Paddington is one of London’s-indeed the world’s-great railway stations. Designed basically by Brunel, although others contributed, it has served its intended purpose of providing a starting point and a culmination of countless journeys between the capital, the West Country, the Midlands, Merseyside, Wales and beyond, to Ireland and America, for over 180 years. In a highly illustrated book we look at the trains, steam diesel and electric, which have served it, the people who have passed through, and have worked there. We also consider its surroundings, which were once the fields belonging to Westbourne Manor House, where its locomotive depot would be built. A little further out was Old Oak Common, now deep in inner suburbia, the GWRs largest depot, still the home of the High Speed Trains and used as a depot for the Cross Rail construction.
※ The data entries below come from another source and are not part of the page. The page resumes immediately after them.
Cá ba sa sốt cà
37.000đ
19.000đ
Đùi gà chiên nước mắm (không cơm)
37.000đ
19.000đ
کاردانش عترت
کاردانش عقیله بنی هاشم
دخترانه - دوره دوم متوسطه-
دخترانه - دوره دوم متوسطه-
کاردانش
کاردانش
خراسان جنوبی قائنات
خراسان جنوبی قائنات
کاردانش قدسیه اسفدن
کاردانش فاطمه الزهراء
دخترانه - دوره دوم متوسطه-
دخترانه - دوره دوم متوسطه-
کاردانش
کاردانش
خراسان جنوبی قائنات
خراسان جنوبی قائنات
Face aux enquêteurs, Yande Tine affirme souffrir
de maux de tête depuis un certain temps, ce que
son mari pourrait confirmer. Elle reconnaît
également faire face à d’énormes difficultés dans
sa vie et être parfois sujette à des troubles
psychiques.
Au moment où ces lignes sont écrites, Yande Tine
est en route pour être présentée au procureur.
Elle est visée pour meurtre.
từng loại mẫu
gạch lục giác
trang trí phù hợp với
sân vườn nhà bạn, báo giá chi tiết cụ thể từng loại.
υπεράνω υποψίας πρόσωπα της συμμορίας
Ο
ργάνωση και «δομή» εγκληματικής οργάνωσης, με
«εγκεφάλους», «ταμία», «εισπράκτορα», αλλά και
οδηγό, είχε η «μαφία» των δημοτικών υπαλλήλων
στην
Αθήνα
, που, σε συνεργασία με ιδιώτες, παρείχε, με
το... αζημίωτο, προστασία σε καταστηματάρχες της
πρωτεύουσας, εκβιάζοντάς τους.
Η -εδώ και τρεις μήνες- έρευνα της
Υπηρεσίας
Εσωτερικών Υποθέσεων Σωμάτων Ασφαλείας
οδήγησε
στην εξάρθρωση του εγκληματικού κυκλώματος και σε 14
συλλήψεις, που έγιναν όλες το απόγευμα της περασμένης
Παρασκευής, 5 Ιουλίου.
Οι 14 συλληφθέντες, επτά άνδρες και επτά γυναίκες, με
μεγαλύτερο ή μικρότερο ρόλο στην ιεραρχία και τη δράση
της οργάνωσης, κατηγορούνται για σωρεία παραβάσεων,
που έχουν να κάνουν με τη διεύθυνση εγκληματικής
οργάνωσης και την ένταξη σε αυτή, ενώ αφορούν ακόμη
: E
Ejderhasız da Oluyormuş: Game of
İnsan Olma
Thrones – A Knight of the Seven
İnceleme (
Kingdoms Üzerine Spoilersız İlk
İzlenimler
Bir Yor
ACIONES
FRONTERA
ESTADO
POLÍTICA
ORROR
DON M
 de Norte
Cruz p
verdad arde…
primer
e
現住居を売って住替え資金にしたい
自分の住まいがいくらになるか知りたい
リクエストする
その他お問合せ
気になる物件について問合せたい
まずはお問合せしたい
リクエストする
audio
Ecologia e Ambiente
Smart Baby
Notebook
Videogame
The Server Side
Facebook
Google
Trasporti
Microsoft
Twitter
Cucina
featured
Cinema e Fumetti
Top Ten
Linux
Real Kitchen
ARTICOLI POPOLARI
The approach to Paddington involved negotiating a fascinating complex of lines, serving both goods and passenger traffic, signal boxes and semaphore signals galore. To this day it is the only main line London station served by surface Underground trains.
|Dimensions||172 × 248 mm|
Michael H. C. Baker
Michael Baker has been travelling in and out of Paddington all of his life. For 31 years he edited the `Echo', the magazine of the Great Western Society, and today he edits `North Star', the magazine of STEAM, the museum set in the old GWR works at Swindon. He has had over 50 books published on all sorts of subjects, mostly transport, on people and places, hundreds of articles, for the National Trust, for the `Times Educational Supplement' and many other publications. He married Maeve, in Dublin, in 1968, and has three sons and four grandchildren.